FROM 1 to 7 Nov 2008, the Chinese media highlighted the historic victory of Barack Obama, and the controversy over the appointment of a non-Malay as the Selangor State Development Corporation (PKNS) head. Additionally, the media kept up its coverage of the New Era College dispute between the academic staff and its directors.
Nanyang.com’s 5 Nov editorial said many leaders of democratic countries were from the dominant ethnic group. Hence, the chances of African Americans, who comprise about 10% of the US population, to become president are indeed very slim.
“When we compare the election of the first African American president with Malaysian racial politics, Malaysia is clearly still stranded in racism,” the editorial, titled Examine Malaysia’s race relations from Obama’s victory, said.
As examples of racism in Malaysia, the editorial cited the controversial penumpang remarks made by an Umno division leader, and the objections towards opening up Mara to non-bumiputeras. It also cited Kedah’s 50% housing quota for bumiputera, and the protests against Low Siew Moi’s appointment as PKNS acting general manager.
“Low’s appointment triggered strong protests from six in-house PKNS trade unions. They are not protesting because she is incompetent. They want PKNS to be led by a Malay Muslim. It is most regrettable that race and religion have become the standard criteria for appointment,” said Nanyang.com.
The editorial argued that while the government helps bumiputera via affirmative action, it should also be fair to other races. Competence should be the criteria for appointments to high-ranking posts, it said.
“Our country has many policies that benefit all races. However, enforcement of these policies by some narrow-minded civil servants or politicians is biased and unfair. The government should take a serious look at this problem, and should not let it escalate.”
The editorial noted that the majority of Americans have shown wisdom in selecting a leader based on competency, and not race. It hoped that Obama’s victory as the first African American president would be a model for the development of Malaysian politics.
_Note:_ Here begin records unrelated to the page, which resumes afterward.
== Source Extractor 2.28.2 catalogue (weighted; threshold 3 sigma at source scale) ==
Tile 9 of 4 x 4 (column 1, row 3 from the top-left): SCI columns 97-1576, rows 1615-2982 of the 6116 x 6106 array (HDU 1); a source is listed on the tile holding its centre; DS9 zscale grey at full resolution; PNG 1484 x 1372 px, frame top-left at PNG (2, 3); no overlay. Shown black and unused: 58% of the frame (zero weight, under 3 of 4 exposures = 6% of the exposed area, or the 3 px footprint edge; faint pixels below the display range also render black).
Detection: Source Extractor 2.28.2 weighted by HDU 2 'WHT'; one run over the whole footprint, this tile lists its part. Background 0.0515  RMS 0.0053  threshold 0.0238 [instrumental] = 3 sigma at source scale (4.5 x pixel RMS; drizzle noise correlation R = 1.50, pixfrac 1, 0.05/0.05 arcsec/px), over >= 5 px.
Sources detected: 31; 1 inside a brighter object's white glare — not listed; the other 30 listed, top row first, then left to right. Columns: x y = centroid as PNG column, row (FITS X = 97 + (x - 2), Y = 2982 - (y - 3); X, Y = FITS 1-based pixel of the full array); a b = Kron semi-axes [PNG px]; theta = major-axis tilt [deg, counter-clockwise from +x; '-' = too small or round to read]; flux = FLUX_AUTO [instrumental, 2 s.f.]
Sin Chew Daily‘s Tay Tian Yan, in a 6 Nov article titled From Obama to Malaysia, said Malaysian political parties and politicians should not focus on race politics.
“Racial politics has no future after 50 years of independence. Malaysia needs to explore a new paradigm. Both the Barisan Nasional and Pakatan Rakyat should embark on fair and open politics to fulfil the people’s aspiration,” said Tay.
He said Prime Minister Datuk Seri Abdullah Ahmad Badawi had claimed that it was possible for any minority in Malaysia to become prime minister here, just like in the US.
Tay added that Americans broke the glass ceiling after more than 200 years of independence, but Malaysia still has a long way to go. He said Malaysia could hope for an ethnic minority to eventually become prime minister, but this should not necessarily be the country’s objective.
“The race of the prime minister is not important. Any political leader should look beyond his or her own race, and be a leader of all races,” said Tay.
Oriental Daily continued, last week, to highlight an ongoing dispute in New Era College (NEC). On 4 Nov, it reported on its front page that five senior staff and department directors had resigned to protest the decision by Dong Zong to axe college principal Dr Kua Kia Soong.
Dong Zong, the United Chinese School Committees Association of Malaysia, make up the college’s board of directors. In an emergency general meeting (EGM) on 2 Nov, Dong Zong voted to discontinue Kua’s contract, which will expire at the end of 2008.
The report, titled Five NEC department directors fight back, said Kua would be leaving the college, and his deputy Mo Shun Zong had also resigned in protest. It added that the resignation of five senior staff would further weaken the college’s administration.
In another Oriental Daily report on the same day, titled Dr Kua: Truth is distorted to kick me out, Kua was quoted as asking the Chinese Malaysian community to take the crisis in Chinese education seriously.
Kua also said Dong Zong’s EGM resolution showed that the college directors do not respect the concept of justice. “They did not invite me or the college management for an enquiry during the EGM,” said Kua.
Kua said in the series of actions to kick him out of the college, truth has been distorted and the college’s image tarnished.
“I urge the Chinese community to examine the Dong Zong leadership’s way of running the college. Previously, a cheque has to be signed by both directors and the college management. But now, a cheque can be signed by the directors alone, and the college principal cannot sign anymore,” said Kua.
He called for an independent committee to look into the college’s financial status since the directors had announced that its status was “not clear.”
Kua also opposed any move by Dong Zong chairperson Dr Yap Sin Tian to transfer the college’s funds to the Dong Jiao Zong Education Centre. “If Yap insists on going ahead with the plan, can anyone check and balance him?” asked Kua.